Theis and Hieb didn’t have to call for the students’ attention once on Friday.
Hands were raised to volunteer for demonstrations and students even asked questions as they looked at and drove the departments’ 350-pound hazardous materials robot around.
“It’s fun to just ask really random questions,” Sylvia McClure said about the classes with law enforcement.
She asked about the cost of the robot and received an honest answer.
The robot that the department received in 2004 cost $134,000 and was paid for by a Homeland Security grant.
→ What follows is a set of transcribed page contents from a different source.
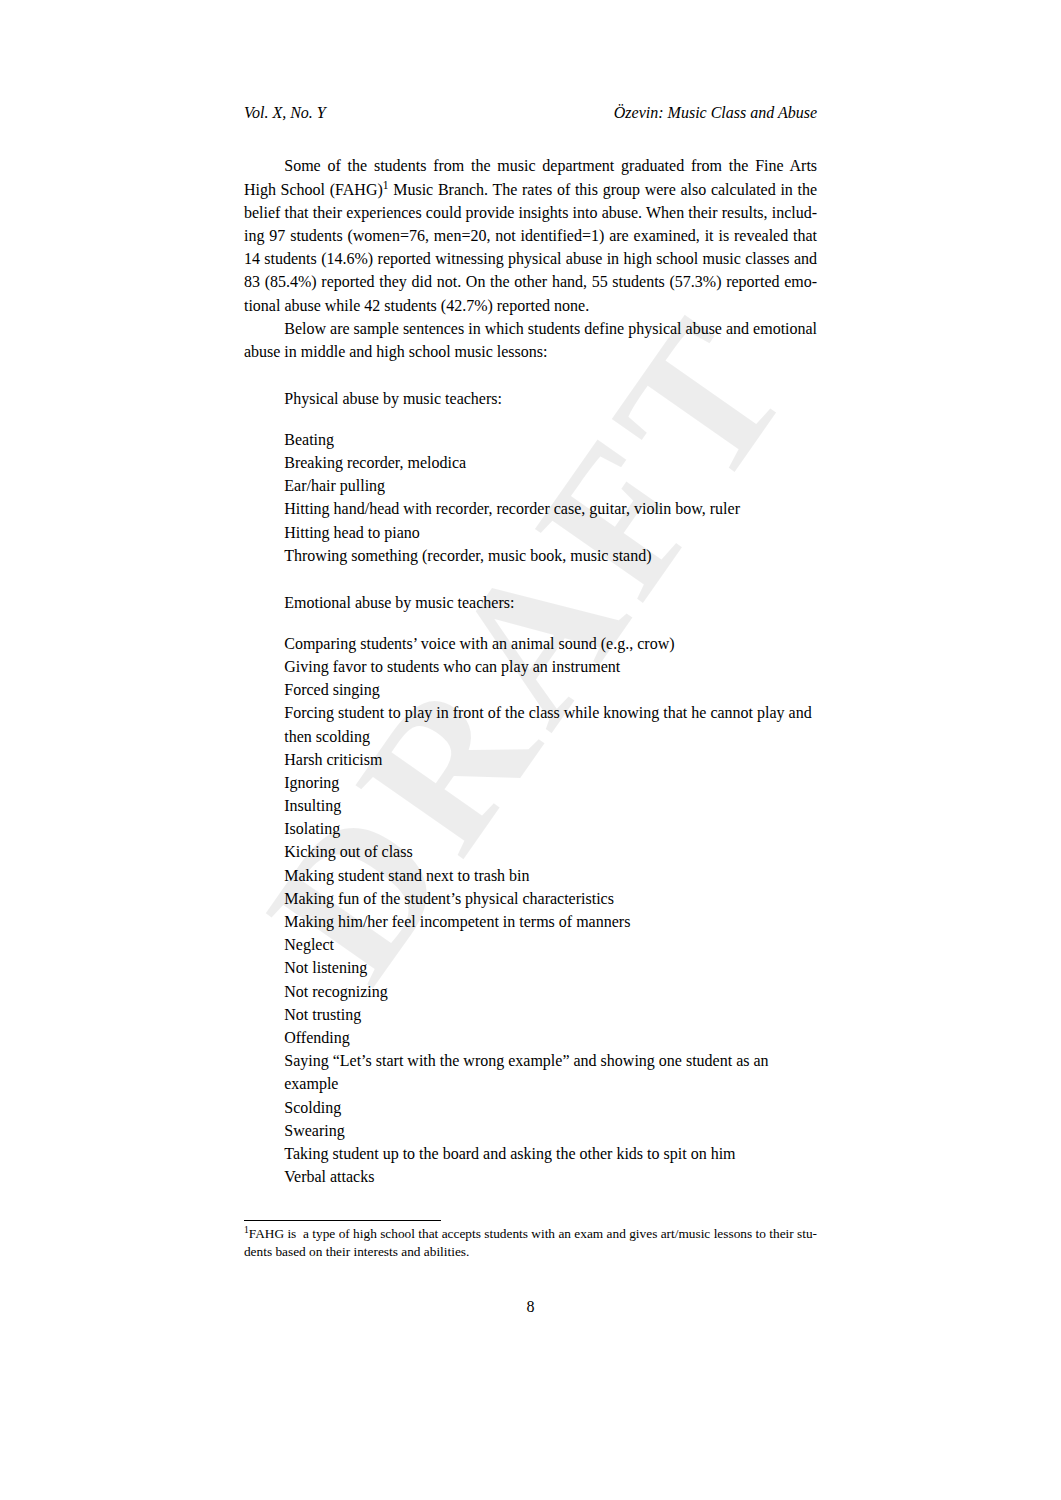DRAFT
Vol. X, No. Y Özevin: Music Class and Abuse
Some of the students from the music department graduated from the Fine Arts High School (FAHG)1 Music Branch. The rates of this group were also calculated in the belief that their experiences could provide insights into abuse. When their results, including 97 students (women=76, men=20, not identified=1) are examined, it is revealed that 14 students (14.6%) reported witnessing physical abuse in high school music classes and 83 (85.4%) reported they did not. On the other hand, 55 students (57.3%) reported emotional abuse while 42 students (42.7%) reported none.
Below are sample sentences in which students define physical abuse and emotional abuse in middle and high school music lessons:
Physical abuse by music teachers:
Beating
Breaking recorder, melodica
Ear/hair pulling
Hitting hand/head with recorder, recorder case, guitar, violin bow, ruler
Hitting head to piano
Throwing something (recorder, music book, music stand)
Emotional abuse by music teachers:
Comparing students’ voice with an animal sound (e.g., crow)
Giving favor to students who can play an instrument
Forced singing
Forcing student to play in front of the class while knowing that he cannot play and then scolding
Harsh criticism
Ignoring
Insulting
Isolating
Kicking out of class
Making student stand next to trash bin
Making fun of the student’s physical characteristics
Making him/her feel incompetent in terms of manners
Neglect
Not listening
Not recognizing
Not trusting
Offending
Saying “Let’s start with the wrong example” and showing one student as an example
Scolding
Swearing
Taking student up to the board and asking the other kids to spit on him
Verbal attacks
1FAHG is a type of high school that accepts students with an exam and gives art/music lessons to their students based on their interests and abilities.
8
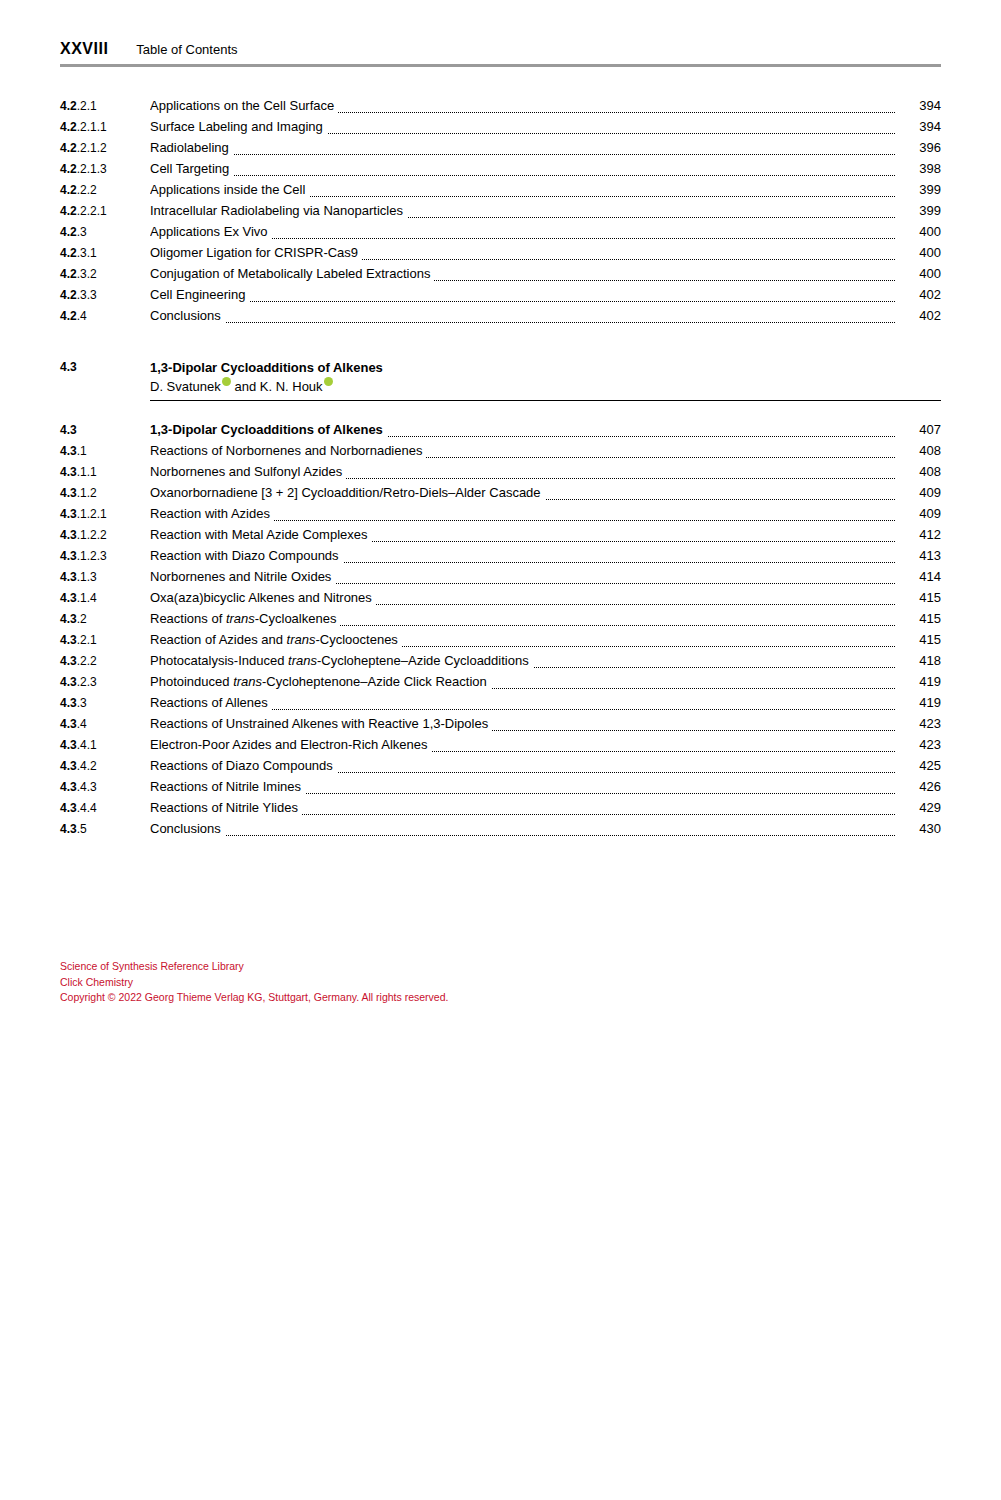XXVIII Table of Contents
| 4.2 .2.1 | Applications on the Cell Surface | 394 |
| 4.2 .2.1.1 | Surface Labeling and Imaging | 394 |
| 4.2 .2.1.2 | Radiolabeling | 396 |
| 4.2 .2.1.3 | Cell Targeting | 398 |
| 4.2 .2.2 | Applications inside the Cell | 399 |
| 4.2 .2.2.1 | Intracellular Radiolabeling via Nanoparticles | 399 |
| 4.2 .3 | Applications Ex Vivo | 400 |
| 4.2 .3.1 | Oligomer Ligation for CRISPR-Cas9 | 400 |
| 4.2 .3.2 | Conjugation of Metabolically Labeled Extractions | 400 |
| 4.2 .3.3 | Cell Engineering | 402 |
| 4.2 .4 | Conclusions | 402 |
4.3
1,3-Dipolar Cycloadditions of Alkenes
D. Svatunek and K. N. Houk
| 4.3 | 1,3-Dipolar Cycloadditions of Alkenes | 407 |
| 4.3 .1 | Reactions of Norbornenes and Norbornadienes | 408 |
| 4.3 .1.1 | Norbornenes and Sulfonyl Azides | 408 |
| 4.3 .1.2 | Oxanorbornadiene [3 + 2] Cycloaddition/Retro-Diels–Alder Cascade | 409 |
| 4.3 .1.2.1 | Reaction with Azides | 409 |
| 4.3 .1.2.2 | Reaction with Metal Azide Complexes | 412 |
| 4.3 .1.2.3 | Reaction with Diazo Compounds | 413 |
| 4.3 .1.3 | Norbornenes and Nitrile Oxides | 414 |
| 4.3 .1.4 | Oxa(aza)bicyclic Alkenes and Nitrones | 415 |
| 4.3 .2 | Reactions of trans -Cycloalkenes | 415 |
| 4.3 .2.1 | Reaction of Azides and trans -Cyclooctenes | 415 |
| 4.3 .2.2 | Photocatalysis-Induced trans -Cycloheptene–Azide Cycloadditions | 418 |
| 4.3 .2.3 | Photoinduced trans -Cycloheptenone–Azide Click Reaction | 419 |
| 4.3 .3 | Reactions of Allenes | 419 |
| 4.3 .4 | Reactions of Unstrained Alkenes with Reactive 1,3-Dipoles | 423 |
| 4.3 .4.1 | Electron-Poor Azides and Electron-Rich Alkenes | 423 |
| 4.3 .4.2 | Reactions of Diazo Compounds | 425 |
| 4.3 .4.3 | Reactions of Nitrile Imines | 426 |
| 4.3 .4.4 | Reactions of Nitrile Ylides | 429 |
| 4.3 .5 | Conclusions | 430 |
Science of Synthesis Reference Library
Click Chemistry
Copyright © 2022 Georg Thieme Verlag KG, Stuttgart, Germany. All rights reserved.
With all of the upgrades over the years, the robot is now valued at $350,000.
“It’s crazy that it’s worth more than even houses,” McClure added.
She and others said they’ve learned more about positions they hadn’t really heard of before, but the most exciting part of the period came when Hieb came out of the bomb squad trailer with a detonating cord and primed it for use in the school’s football field. A few students looked to their teacher with questioning eyes, as they followed the unknown leader.
“This isn’t amateur hour,” DeBoer explained, as he walked with his students. “We’re going to blow something up.”
That cleared up the confusion, and as Hieb yelled “Fire in the hole” and a blast resonated through their bones, the students cheered and gasped. That’s the moment they learned the difference between an explosive tool, something that is used to explode other explosives, versus a bomb, which is something that’s formed for “ill intent,” Theis said.
In the future, Matheny hopes to expand the program to Wright and Thunder Basin High School in an effort to reach even more students within the county while garnering excitement and understanding for a department he once knew slim to none about but now finds passion in every day.
For the students, the Forensic Fridays will remain an incentive to come to class, while expanding knowledge of who combats harm in the community and how it is accomplished.
 
This story was published on Sept. 20, 2022.